The story has lowly TV studio runner Danny (Pickering) lusting over breakfast telly host Dawn (Susannah Fielding), attempting to protect her from the violent overtures of the Breakfast Serial Killer (geddit). She of course hosts a show called The Crack of Dawn, which should give you an idea of the level of humour at work here. Geddit again. The style and direction only barely hides the fact that it really, really wants to be an Edgar Wright joint. The story, part Giallo part sitcom - struggles to be interesting despite some fun death sequences and its bizarre cameos. It's advertised as 'Saw meets Richard & Judy', but is never as horrifying or gruesome as either part of that sentence suggests (true story: Horrifying and Gruesome was the original working title for Richard & Judy).

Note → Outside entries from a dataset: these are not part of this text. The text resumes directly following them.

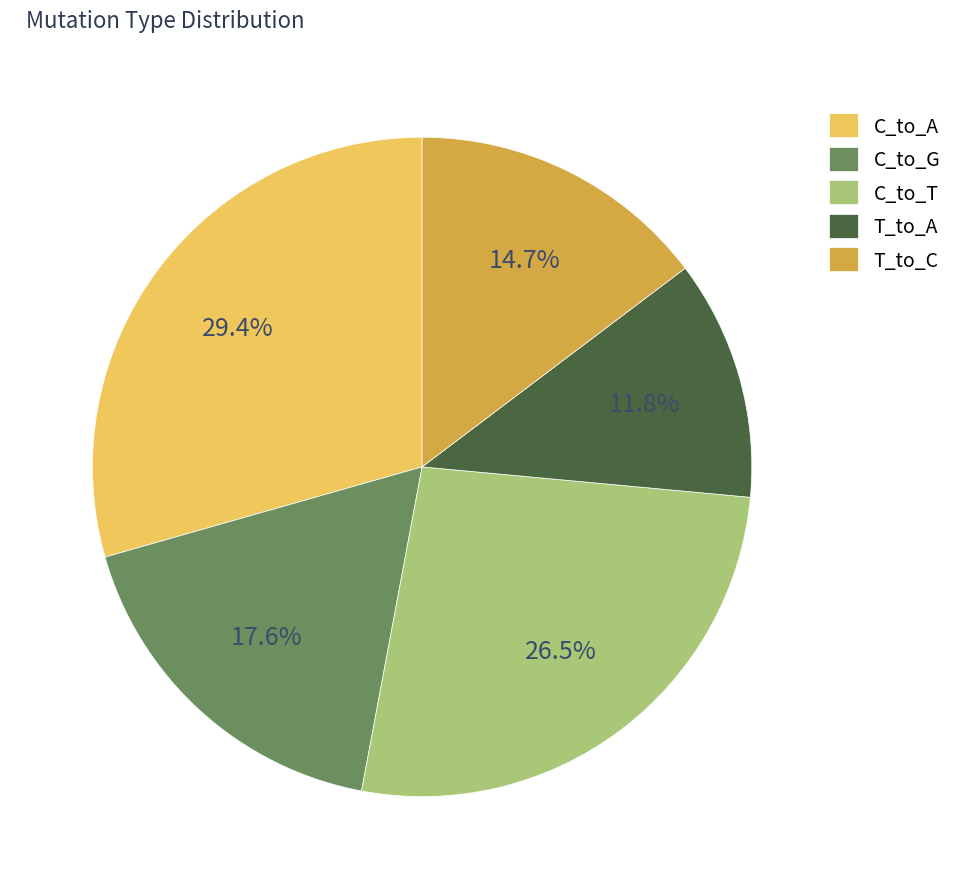

Between C_to_T and C_to_A, which is larger?

C_to_A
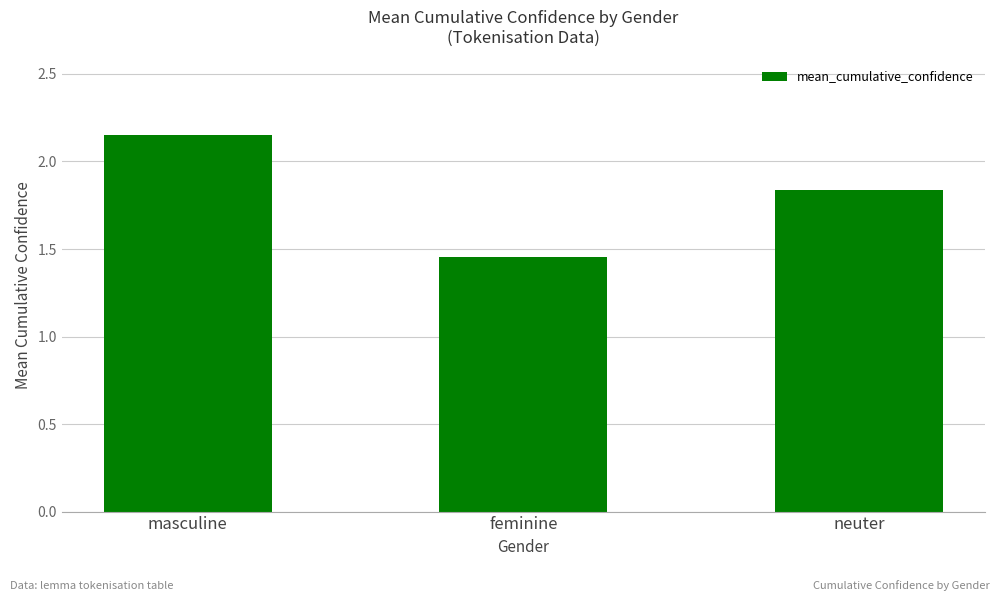

True or false: the data shows 2.7 at neuter.

False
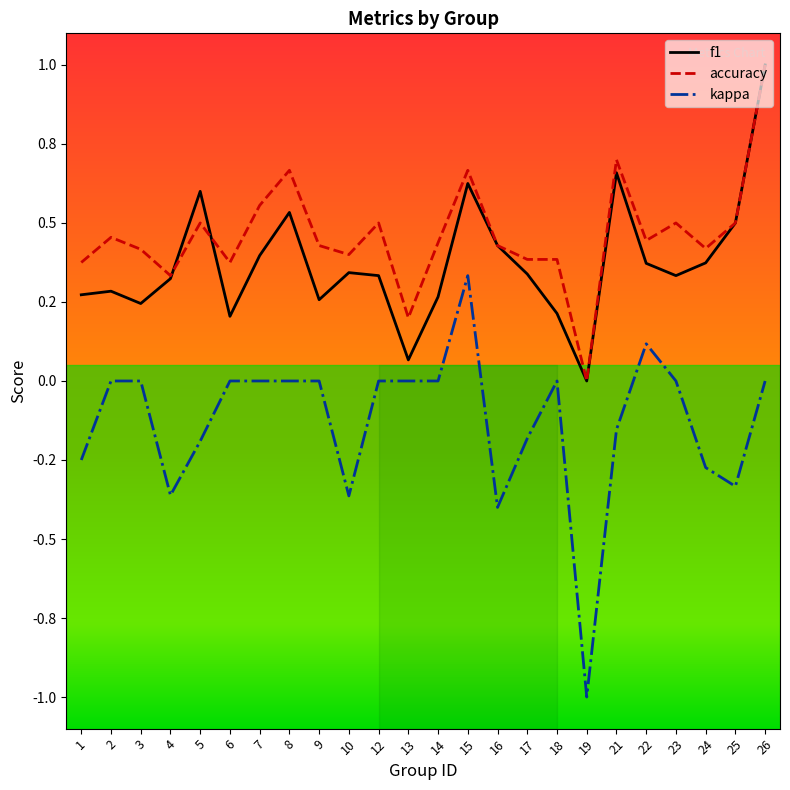

Where is accuracy nearest to the value 0?

19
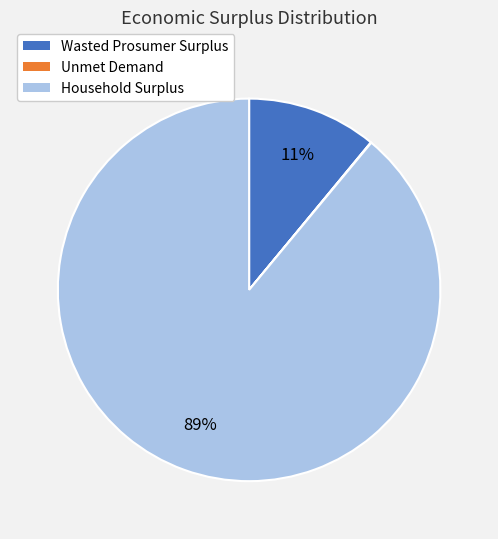

Do Household Surplus and Wasted Prosumer Surplus together represent more than half of the pie?

Yes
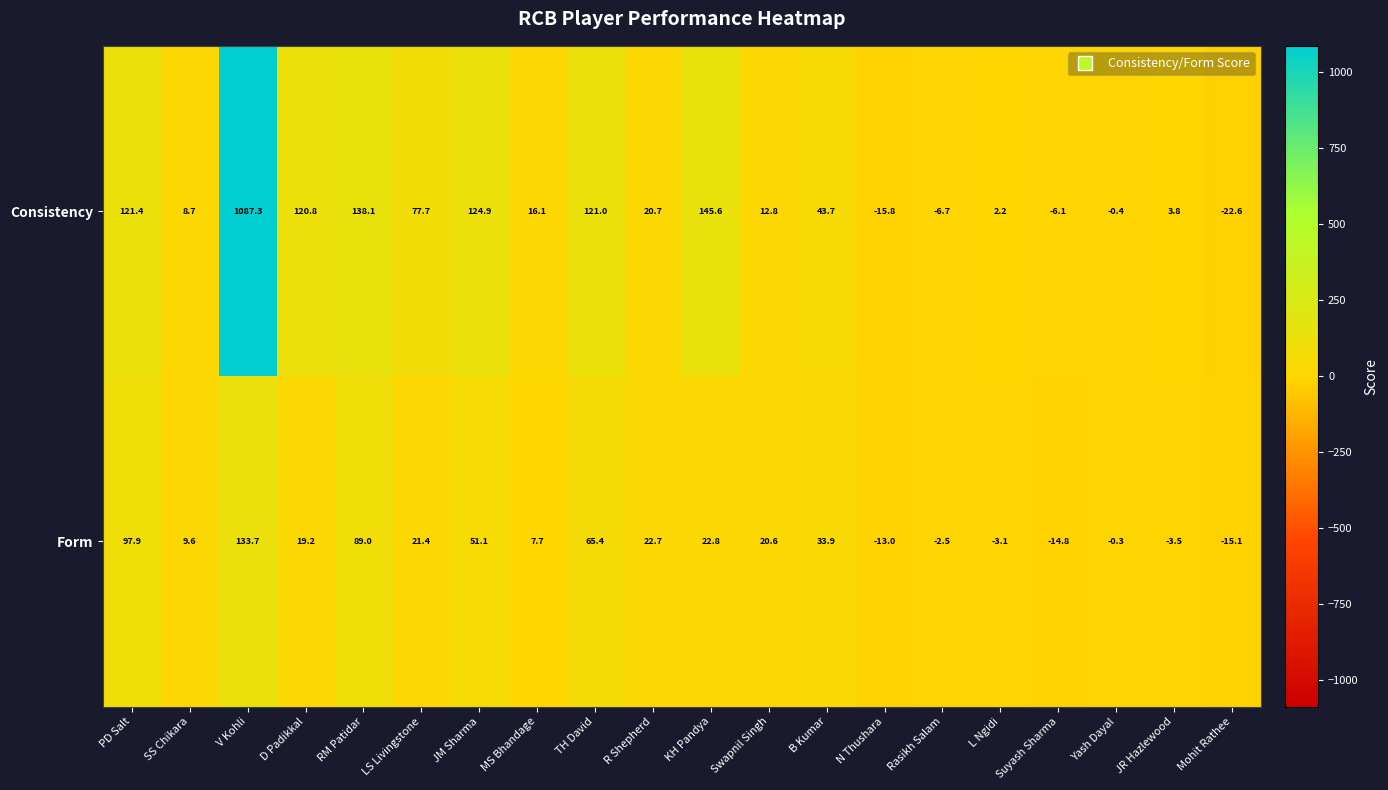

What is the difference between the Consistency values at Suyash Sharma and SS Chikara?

14.8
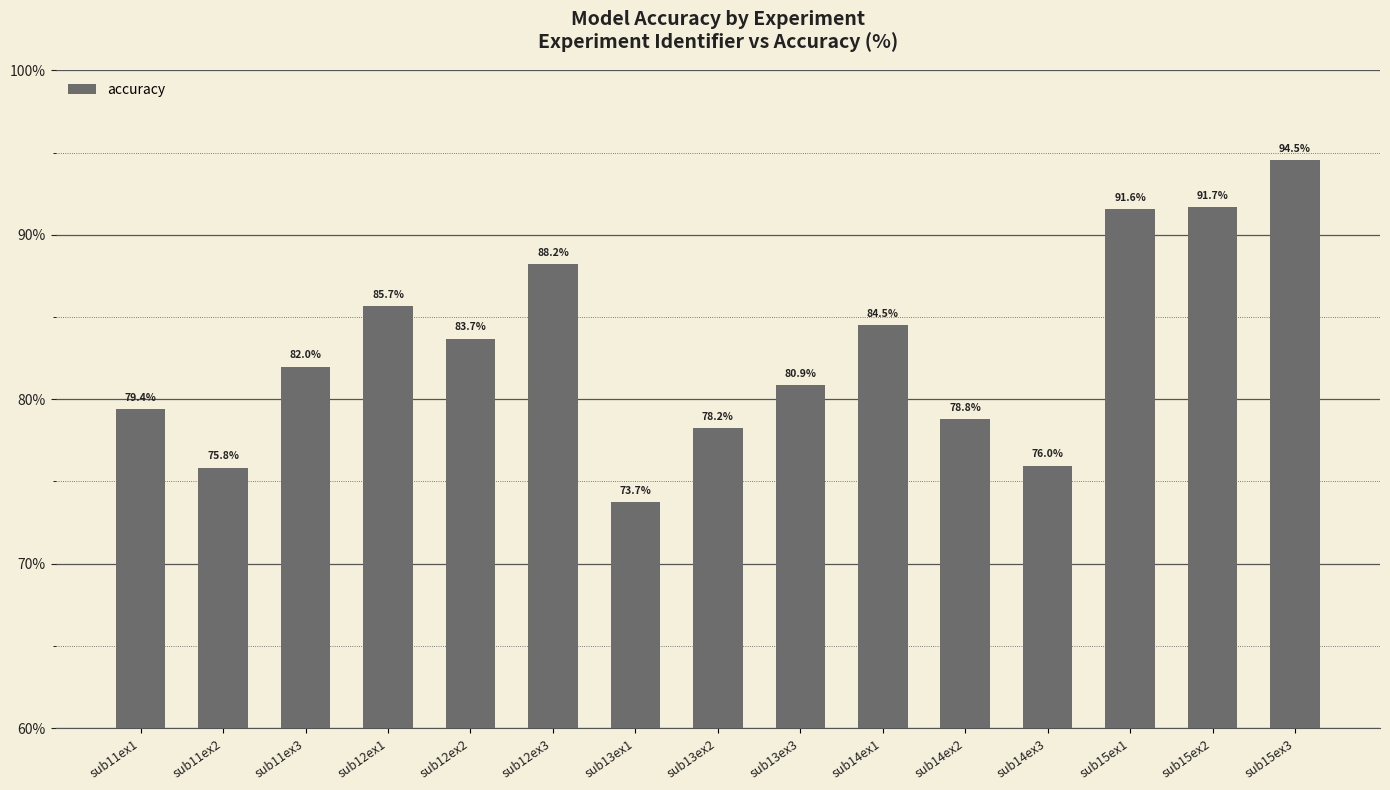

How many bars are there in total?

15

Talking of horrifying and gruesome.

Best of the non-celebrities (and better than the celebrities) is David Easter as Dawn's acerbic co-host. Joe Tracini plays another Tony Blackburn well, while Pickering and Fielding are quite good as the leads. And you know what, I found the romantic subplot to be sweet. It's neither funny or scary enough to work as a horror, comedy or horror comedy but I enjoyed the film far more than I thought I would enjoy any movie which stars Keith Chegwin.

Like Cheggers himself, Kill Keith is a thoroughly acquired taste. If you'e unfamiliar with the intricacies of British breakfast TV and the regular faces therein, you'd be best off giving it a miss. It's weird, silly and horrendously naff. But then, so is its titular star. That's why (parts of) Britain loves him, and that's why I love Kill Keith.